Parsing a CSV file using array of hash of hashes i

2019-08-09 09:18发布

问题:

I have CSV data in this form:

Sl.No, Label, Type1, Type2...
1, "label1", Y, N, N...
2, "label2", N, Y, Y...
...

Where "Y" and "N" denote whether the corresponding label is to be printed to a file or not.

while ( <$fh> ) {    #Reading the CSV file

    $filter = $_;
    chomp $filter;
    $filter =~ tr/\r//d;

    if ( $. == 1 ) {
        @fieldNames = split ",", $filter;
    }
    else {
        @fields = split ",", $filter;
        $numCustomers = scalar(@fields) - 2;
        push @labels, $fields[2];

        for ( $i = 0; $i < $numCustomers; $i++ ) {

            for ( $j = 0; $j < scalar(@labels); $j++ ) {
                $customer[$i][$j] = $fields[ 2 + $i ];
            }

            $custFile = "customer" . $i . "_external.h";

            open( $fh1, ">", $custFile ) or die "Unable to create external header file for customer $i";
        }
    }
}

for ( $i = 0; $i < scalar(@labels); $i++ ) {

    for ( $j = 0; $j < $numCustomers; $j++ ) {

        $Hash{ $fieldNames[ 2 + $i ] }->{ $labels[$i] } = $customer[$j][$i];
        push @aoh, %Hash;    #Array of hashes
    }
}

my @headerLines = read_file($intFile);  # read the internal file, and copy only
                                        # those lines that are not marked with
                                        # "N" in the CSV file to the external file.

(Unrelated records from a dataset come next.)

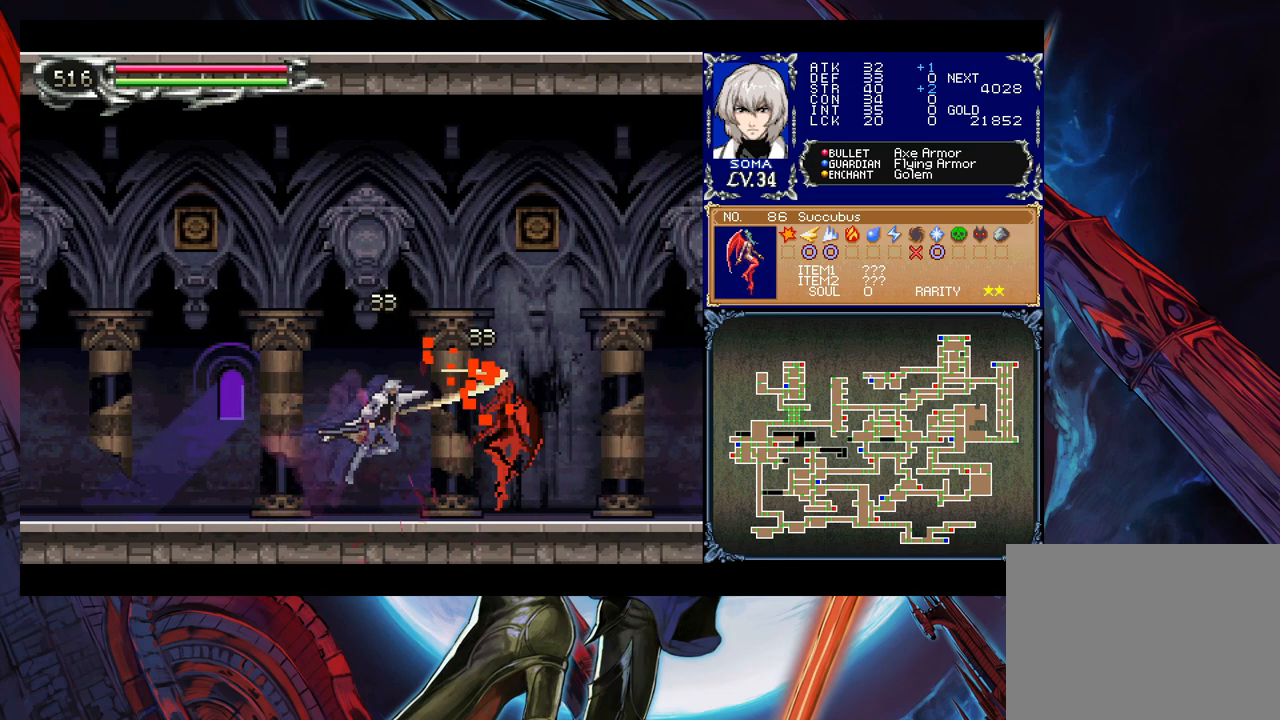
{"buttons": [], "left_stick": "center", "right_stick": "center", "events": [[117, "left_stick", "center"], [133, "B", "down"], [183, "A", "down"], [183, "B", "up"], [233, "A", "up"], [467, "B", "down"], [483, "B", "up"]]}
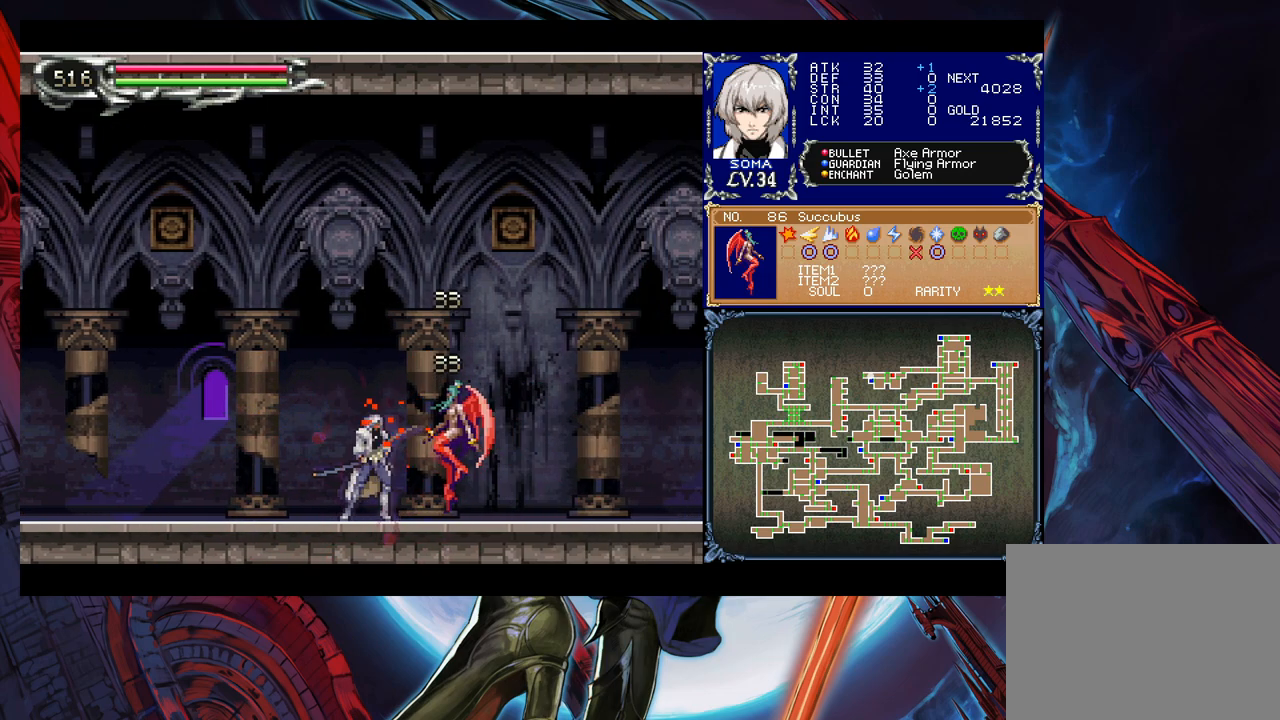
{"buttons": ["A"], "left_stick": "down", "right_stick": "center", "events": [[17, "A", "down"], [67, "A", "up"], [333, "Y", "down"], [383, "Y", "up"], [417, "A", "down"], [417, "left_stick", "down"]]}
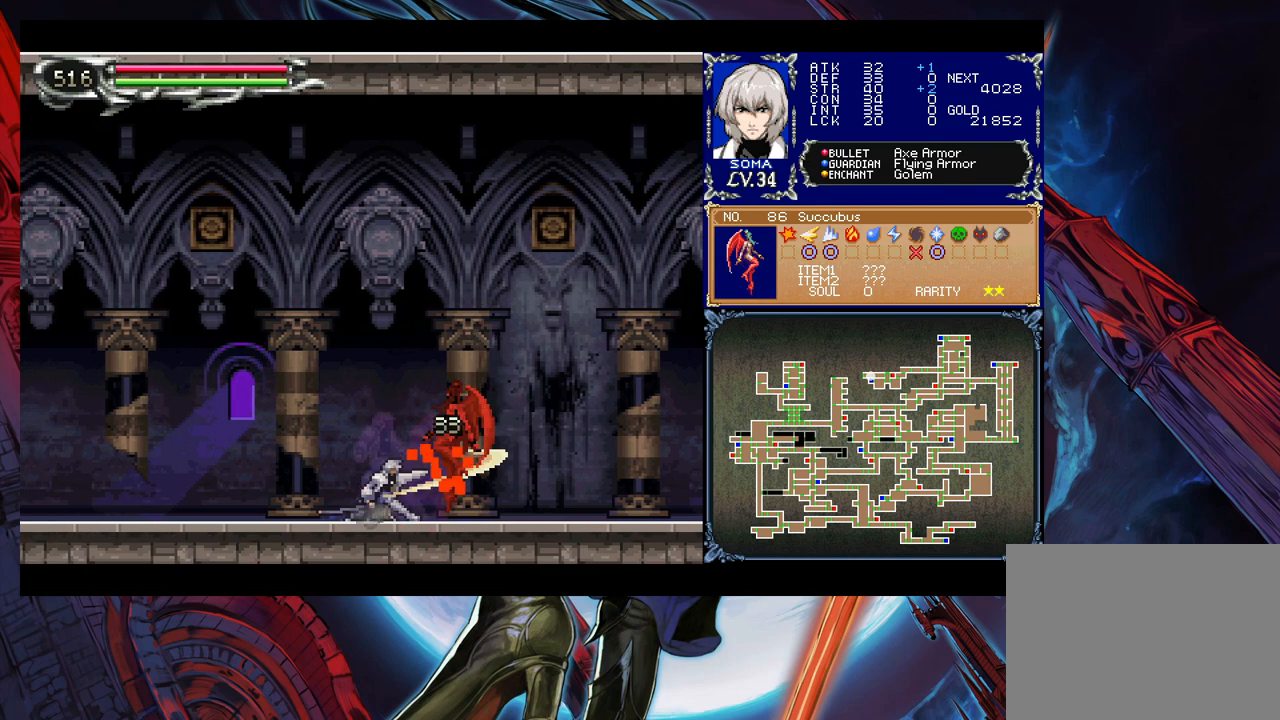
{"buttons": [], "left_stick": "center", "right_stick": "center", "events": [[17, "left_stick", "center"], [33, "A", "up"], [117, "Y", "down"], [183, "Y", "up"], [267, "A", "down"], [283, "left_stick", "down"], [367, "A", "up"], [367, "left_stick", "center"]]}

# iterate over elements of each hash and print the labels only if value is 'Y'

foreach my $headerLine (@headerLines) {

    chomp $headerLine;

    for $i ( 0 .. $#aoh ) {

        for my $cust1 ( sort keys %{ $aoh[$i] } ) {    #HERE

            for my $reqLabel1 ( keys %{ $aoh[$i]{$cust1} } ) {

                print "$cust1, $reqLabel1 : $aoh[$i]{$cust1}{$reqLabel1}\n";

                if ( $aoh[$i]{$cust1}{$reqLabel1} eq "Y" ) {

                    for ( $j = 0; $j < $numCustomers; $j++ ) {
                        $req[$j][$i] = $reqLabel1;
                    }
                }
                else {
                    for ( $j = 0; $j < $numCustomers; $j++ ) {
                        $nreq[$j][$i] = $reqLabel1;
                    }
                }
            }

        }

        if ( grep { $headerLine =~ /$_/ } @nreq ) {
            next;    #Don't print this line in the external file
        }
        else {
            print $fh1 $headerLine . "\n";    #print this line in the external file
        }
    }
}

This complains "Cannot use string Type1 as a hash REF", referring to the line marked as #HERE.

I've tried dumping data structures everywhere, but I'm not sure where this cropped up from.

Any insights would be appreciated.

I have received feedback that using Text::CSV would be a better solution. How would it reduce the need to use nested data structures?

回答1:

Ok, your problem gets a lot easier with Text::CSV. I would suggest looking at a rewrite, or reasking your question framing it as such.

But your problem is actually this:

push @aoh, %Hash;                #Array of hashes

That doesn't create an array of hashes at all. That extracts all the elements from %Hash (in no particular order, aside from keys and values being paired) and inserts them into @aoh.

You probably want:

push @aoh, \%Hash;

Or perhaps:

push @aoh, { %Hash }; 

I'm not entirely clear, because you're reusing %Hash, so you may get duplication. This is best dealt with by use strict; use warnings; and lexically scoping your hashes correctly.



回答2:

I'd just keep an array of open file handles (if there aren't too many Types) and print to them while reading the file line by line.

#!/usr/bin/perl
use warnings;
use strict;

chomp( my $header = <> );
my @names = split /, /, $header;

my @handles;
for my $type (@names[ 2 .. $#names ]) {
    open my $fh, '>', $type or die "$type: $!";
    push @handles, $fh;
}

while (<>) {
    chomp;
    my @fields = split /, /;
    for my $index (0 .. $#handles) {
        print { $handles[$index] } $fields[1], "\n" if 'Y' eq $fields[ $index + 2 ];
    }
}

I used the following input to test it:

Sl.No, Label, Type1, Type2, Type3, Type4
1, "label1", Y, N, Y, N
2, "label2", N, Y, Y, N

If your input contains the \r line ends, set binmode to :crlf.